Sweet was recently inducted into the American College of Trial Lawyers.
She has practiced law for 20 years and has been an active member of the Women’s Bar Association of the State of New York, along with other legal organizations. She was honored by Best Lawyers in America as Buffalo’s “Lawyer of the Year – 2012” in the malpractice defense area.
Sweet said more women should assume leadership roles in the area’s legal community.
“It’s more expected for women to pursue leadership positions, but it’s still hard for them to achieve them,” she said. “Women are not as likely to advocate for themselves.”
As president of the bar association, Sweet’s agenda included educating lawyers about disaster preparedness and business contingency planning and increasing younger members’ participation in the organization.
Vice president of administration, I-Evolve Technology Services
After graduating from Niagara University with a degree in political science, Heidi Fischer took a temp job as an administrative assistant at a computer shop while she figured out what to do after college.
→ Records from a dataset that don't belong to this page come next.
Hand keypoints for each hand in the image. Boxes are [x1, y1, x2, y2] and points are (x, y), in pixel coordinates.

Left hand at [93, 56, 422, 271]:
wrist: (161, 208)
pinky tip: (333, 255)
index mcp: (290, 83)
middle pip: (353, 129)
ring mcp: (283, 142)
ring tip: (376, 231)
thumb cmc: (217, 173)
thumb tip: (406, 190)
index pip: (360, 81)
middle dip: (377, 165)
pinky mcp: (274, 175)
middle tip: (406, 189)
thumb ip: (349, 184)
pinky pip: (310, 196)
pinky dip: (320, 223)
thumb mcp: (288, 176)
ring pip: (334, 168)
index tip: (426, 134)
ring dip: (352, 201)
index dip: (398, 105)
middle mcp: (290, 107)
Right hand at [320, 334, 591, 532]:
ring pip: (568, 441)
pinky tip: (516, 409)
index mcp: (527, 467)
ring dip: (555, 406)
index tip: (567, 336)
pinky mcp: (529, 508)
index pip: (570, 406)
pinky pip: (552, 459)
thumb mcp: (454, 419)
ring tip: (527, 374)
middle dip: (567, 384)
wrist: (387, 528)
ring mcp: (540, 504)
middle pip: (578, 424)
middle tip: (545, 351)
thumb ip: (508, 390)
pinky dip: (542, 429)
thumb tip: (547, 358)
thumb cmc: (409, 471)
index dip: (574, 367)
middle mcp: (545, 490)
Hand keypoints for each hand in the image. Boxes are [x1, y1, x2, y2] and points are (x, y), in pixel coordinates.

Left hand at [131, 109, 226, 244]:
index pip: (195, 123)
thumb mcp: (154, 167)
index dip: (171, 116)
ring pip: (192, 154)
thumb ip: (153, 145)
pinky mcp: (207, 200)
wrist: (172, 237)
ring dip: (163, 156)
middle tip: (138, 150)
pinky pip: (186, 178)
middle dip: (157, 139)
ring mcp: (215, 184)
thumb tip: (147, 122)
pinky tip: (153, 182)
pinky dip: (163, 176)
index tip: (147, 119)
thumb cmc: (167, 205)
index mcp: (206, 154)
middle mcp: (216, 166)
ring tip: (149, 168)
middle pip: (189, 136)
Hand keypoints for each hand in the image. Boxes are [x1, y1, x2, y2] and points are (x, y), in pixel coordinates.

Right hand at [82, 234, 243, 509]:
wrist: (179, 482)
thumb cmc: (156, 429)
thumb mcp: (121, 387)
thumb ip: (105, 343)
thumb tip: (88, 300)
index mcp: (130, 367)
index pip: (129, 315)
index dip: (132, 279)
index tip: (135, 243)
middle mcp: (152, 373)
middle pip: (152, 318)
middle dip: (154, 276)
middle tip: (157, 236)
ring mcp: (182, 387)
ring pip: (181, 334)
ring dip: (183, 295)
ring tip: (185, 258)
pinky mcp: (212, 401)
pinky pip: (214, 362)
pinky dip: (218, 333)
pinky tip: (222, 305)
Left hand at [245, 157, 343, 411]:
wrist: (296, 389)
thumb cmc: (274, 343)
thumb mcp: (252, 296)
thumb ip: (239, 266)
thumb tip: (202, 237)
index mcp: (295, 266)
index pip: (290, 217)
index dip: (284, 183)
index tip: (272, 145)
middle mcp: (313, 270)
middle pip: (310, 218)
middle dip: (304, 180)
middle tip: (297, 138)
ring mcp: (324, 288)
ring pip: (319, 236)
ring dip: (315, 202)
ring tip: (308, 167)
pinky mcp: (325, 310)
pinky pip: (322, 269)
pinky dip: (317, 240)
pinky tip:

The position gave her rare access to the nearly all-male world of information systems. She learned to build and fix computers and went on to work for various area IT businesses. Fischer even worked in the field, repairing computers at area companies. But as one of few women in the industry at the time, Fischer wasn’t taken seriously by a lot of her clients or her fellow IT technicians and specialists.
“There were people who looked at me as a second-rate tech. They thought it was cute that I wanted to do that kind of work,” she recalls. “And the sad part about it was I knew what I was doing.”
Today, Fischer is vice president of administration at the Amherst-based I-Evolve. The 8-year-old company is a full-service IT provider that expanded into Rochester when it purchased two Web companies there.
Fischer supervises all of the company’s 24 employees, including its technicians.
“It’s a lot easier supervising people when you have the background and know the work they are doing from years of working in the field,” she said.